Exercise brief> Here the answer must be the exact run of lines from the line holding "viral por un inusual oleaje en su agua" to the end of the material below, and nothing else.

Source data>
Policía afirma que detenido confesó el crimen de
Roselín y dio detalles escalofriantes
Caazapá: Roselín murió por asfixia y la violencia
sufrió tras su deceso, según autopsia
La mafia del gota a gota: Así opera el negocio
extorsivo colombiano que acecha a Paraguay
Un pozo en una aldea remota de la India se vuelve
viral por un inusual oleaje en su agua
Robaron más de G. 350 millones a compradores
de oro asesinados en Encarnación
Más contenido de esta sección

Worked solution>
viral por un inusual oleaje en su agua
Robaron más de G. 350 millones a compradores
de oro asesinados en Encarnación
Más contenido de esta sección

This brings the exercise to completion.